This was the first year we’ve done actual standardized testing with my boys.
In the past, we’ve always taken the teacher based assessment option that Washington state allows homeschoolers. It has worked well, shown what they know, and the reports we get back from the assessment company, Family Learning, have been very helpful for planning.
This year, I decided it was time for them to try a regular standardized test.
They are 7th and 9th graders, so they “should” be taking a standardized test, right? I had visions of them going to a group testing, spending the days quietly reading and filling in the bubbles along with a couple dozen of their peers. They would be wonderful test takers and their tests would give an accurate picture of what they know.
Then I woke up from the dream and realized there was simply NO way that was happening. Not the long days. Not the sitting. Not the filling. Did I say not the sitting?
Just. Not. Happening.
My boys speak the language of mice and screens, pixels and radio buttons. Thankfully, the Stanford 10 is available online through Seton Testing as well as through Abeka! A pencil and paper fill-in-the-bubble test isn’t something we HAVE to do.

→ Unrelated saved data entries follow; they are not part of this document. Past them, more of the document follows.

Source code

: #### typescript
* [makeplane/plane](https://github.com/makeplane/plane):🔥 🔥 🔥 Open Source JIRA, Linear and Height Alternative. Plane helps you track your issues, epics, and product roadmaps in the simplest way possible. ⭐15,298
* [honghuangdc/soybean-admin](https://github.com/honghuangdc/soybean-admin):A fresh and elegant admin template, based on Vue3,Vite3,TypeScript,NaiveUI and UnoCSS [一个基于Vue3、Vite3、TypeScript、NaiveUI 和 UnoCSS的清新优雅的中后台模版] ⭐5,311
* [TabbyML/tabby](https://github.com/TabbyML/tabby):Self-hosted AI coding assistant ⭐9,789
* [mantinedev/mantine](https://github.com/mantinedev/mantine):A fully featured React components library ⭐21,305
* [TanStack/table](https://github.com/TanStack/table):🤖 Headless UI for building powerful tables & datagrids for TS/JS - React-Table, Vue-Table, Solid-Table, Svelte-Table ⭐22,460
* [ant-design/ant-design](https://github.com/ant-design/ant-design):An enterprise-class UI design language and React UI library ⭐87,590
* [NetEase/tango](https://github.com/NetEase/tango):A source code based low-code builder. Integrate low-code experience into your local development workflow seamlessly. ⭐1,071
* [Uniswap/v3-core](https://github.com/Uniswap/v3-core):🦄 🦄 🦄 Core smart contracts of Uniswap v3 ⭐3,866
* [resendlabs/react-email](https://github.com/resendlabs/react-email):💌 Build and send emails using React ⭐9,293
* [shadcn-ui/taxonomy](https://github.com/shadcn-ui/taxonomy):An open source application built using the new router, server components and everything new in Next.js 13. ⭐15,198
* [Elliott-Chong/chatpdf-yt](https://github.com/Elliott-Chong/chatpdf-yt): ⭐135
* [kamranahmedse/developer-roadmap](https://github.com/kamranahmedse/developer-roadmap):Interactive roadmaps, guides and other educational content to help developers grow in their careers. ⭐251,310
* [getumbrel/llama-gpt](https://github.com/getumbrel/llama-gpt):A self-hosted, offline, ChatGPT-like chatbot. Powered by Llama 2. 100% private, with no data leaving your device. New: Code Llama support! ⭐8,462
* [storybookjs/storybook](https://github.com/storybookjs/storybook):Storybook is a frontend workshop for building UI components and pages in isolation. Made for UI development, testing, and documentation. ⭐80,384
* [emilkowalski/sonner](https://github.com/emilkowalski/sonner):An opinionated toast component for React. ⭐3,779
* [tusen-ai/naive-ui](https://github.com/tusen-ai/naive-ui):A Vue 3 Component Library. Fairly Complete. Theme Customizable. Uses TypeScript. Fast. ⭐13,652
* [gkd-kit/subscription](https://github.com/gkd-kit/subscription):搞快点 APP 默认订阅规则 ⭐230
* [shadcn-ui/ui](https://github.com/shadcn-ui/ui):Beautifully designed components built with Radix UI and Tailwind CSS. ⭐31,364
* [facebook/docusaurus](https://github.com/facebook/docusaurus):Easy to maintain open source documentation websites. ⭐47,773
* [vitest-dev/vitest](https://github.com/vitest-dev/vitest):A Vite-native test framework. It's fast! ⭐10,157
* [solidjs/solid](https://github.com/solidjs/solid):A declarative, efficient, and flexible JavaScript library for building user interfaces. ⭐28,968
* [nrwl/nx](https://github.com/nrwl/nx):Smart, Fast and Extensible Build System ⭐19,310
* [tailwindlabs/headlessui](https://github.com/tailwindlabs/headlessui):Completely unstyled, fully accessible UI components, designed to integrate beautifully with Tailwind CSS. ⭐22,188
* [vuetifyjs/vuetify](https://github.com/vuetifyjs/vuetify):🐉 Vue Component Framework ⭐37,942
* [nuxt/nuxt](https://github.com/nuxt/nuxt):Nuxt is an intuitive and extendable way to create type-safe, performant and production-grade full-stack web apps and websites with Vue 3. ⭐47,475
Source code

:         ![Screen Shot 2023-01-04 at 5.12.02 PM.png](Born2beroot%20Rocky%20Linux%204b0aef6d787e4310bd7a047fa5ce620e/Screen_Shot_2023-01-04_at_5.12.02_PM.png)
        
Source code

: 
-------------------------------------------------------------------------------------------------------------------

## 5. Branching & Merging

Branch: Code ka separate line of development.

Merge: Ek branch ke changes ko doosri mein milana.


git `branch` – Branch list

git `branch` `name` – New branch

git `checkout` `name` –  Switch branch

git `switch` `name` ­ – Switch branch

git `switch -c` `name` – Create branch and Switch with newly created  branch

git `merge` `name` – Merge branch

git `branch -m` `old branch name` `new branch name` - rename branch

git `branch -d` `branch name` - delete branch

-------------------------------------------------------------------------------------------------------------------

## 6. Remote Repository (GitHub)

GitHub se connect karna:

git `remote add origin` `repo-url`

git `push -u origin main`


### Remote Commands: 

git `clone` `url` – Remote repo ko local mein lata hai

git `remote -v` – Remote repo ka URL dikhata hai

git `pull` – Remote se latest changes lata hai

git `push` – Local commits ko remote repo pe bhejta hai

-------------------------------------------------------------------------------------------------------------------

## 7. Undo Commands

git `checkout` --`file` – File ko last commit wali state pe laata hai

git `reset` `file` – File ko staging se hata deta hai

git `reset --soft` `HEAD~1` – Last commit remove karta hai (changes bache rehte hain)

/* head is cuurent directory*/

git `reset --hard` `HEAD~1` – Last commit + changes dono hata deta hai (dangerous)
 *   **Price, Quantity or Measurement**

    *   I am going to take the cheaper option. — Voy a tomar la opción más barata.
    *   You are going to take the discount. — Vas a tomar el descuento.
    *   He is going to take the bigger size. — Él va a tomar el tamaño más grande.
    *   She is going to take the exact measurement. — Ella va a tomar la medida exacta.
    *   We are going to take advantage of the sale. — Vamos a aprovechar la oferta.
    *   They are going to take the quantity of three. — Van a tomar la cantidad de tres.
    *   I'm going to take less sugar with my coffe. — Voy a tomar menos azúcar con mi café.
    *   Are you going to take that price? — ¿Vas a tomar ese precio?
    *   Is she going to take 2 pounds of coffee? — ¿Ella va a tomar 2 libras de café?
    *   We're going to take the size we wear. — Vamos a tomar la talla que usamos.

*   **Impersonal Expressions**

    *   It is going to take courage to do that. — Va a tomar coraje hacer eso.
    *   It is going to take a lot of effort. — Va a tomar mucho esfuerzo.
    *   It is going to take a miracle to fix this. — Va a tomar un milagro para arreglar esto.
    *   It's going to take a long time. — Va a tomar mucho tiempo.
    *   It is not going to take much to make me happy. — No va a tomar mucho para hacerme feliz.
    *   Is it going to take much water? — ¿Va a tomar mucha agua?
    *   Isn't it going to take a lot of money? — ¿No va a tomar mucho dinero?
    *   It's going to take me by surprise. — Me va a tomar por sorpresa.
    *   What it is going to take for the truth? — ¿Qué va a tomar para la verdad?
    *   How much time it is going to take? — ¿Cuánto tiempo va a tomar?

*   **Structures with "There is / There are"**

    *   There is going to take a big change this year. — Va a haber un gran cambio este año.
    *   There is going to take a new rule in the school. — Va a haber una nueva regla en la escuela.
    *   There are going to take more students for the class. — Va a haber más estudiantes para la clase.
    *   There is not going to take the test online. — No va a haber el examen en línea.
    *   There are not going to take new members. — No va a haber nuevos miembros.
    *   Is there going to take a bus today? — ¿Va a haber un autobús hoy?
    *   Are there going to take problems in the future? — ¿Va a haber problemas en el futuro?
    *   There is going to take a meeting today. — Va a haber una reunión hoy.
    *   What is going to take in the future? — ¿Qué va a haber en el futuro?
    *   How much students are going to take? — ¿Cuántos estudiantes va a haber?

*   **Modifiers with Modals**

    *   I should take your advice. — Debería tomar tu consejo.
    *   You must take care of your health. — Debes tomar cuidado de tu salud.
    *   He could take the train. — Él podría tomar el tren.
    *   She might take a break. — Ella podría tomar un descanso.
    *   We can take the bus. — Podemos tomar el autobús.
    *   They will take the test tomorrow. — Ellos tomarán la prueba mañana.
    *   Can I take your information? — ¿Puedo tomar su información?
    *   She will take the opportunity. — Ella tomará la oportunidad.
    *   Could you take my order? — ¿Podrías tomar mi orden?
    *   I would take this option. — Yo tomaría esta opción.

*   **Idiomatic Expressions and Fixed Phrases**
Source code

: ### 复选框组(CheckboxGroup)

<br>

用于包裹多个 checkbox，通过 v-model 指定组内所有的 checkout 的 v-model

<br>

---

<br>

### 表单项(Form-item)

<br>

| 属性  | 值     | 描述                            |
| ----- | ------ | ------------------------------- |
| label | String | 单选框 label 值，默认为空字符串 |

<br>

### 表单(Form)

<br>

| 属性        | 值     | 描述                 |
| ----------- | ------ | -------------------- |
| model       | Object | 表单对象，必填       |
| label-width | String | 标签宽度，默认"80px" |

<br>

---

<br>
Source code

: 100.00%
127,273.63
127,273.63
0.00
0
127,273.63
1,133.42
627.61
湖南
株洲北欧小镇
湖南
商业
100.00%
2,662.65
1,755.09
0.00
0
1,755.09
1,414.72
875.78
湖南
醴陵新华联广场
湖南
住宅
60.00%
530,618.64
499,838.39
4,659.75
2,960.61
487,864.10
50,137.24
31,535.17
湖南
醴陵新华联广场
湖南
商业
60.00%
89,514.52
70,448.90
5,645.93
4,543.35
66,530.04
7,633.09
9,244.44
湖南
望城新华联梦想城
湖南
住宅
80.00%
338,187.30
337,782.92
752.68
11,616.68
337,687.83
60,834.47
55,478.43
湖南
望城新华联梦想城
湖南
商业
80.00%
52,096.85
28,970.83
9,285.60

Registering was a matter of choosing a preferred testing date and paying the fee. A return email assigned a testing date, which turned out to be about 10 days later than I had requested but worked out fine.
Testing took place over two days, untimed but for the window of 9-5 Eastern time on the test days. The sections assigned for the first day had to be completed by 5pm Eastern (2:00 my time, eek!) Day 2 was the same.
The open testing time gave the day a low-pressure feel, which was nice. They were able to take breaks between each test throughout the day, so the sitting part was made much easier for D1. The testing days were much less awful than I thought they were going to be.
Test results came back just two short days later! I was happy and nervous about them, of course. They didn’t do what I would call AMAZING, but they didn’t do terribly either. Except that D2 somehow managed to skip ALL the language arts sections but one. He has no idea how he did that, nor do I. Ah well, what’s done is done.
The scoring was explained and really I didn’t learn a whole lot that I didn’t already know. The important thing is that we met that requirement and it’s done now. The results are mine to use, ignore, treasure or scorn. I haven’t quite decided which yet.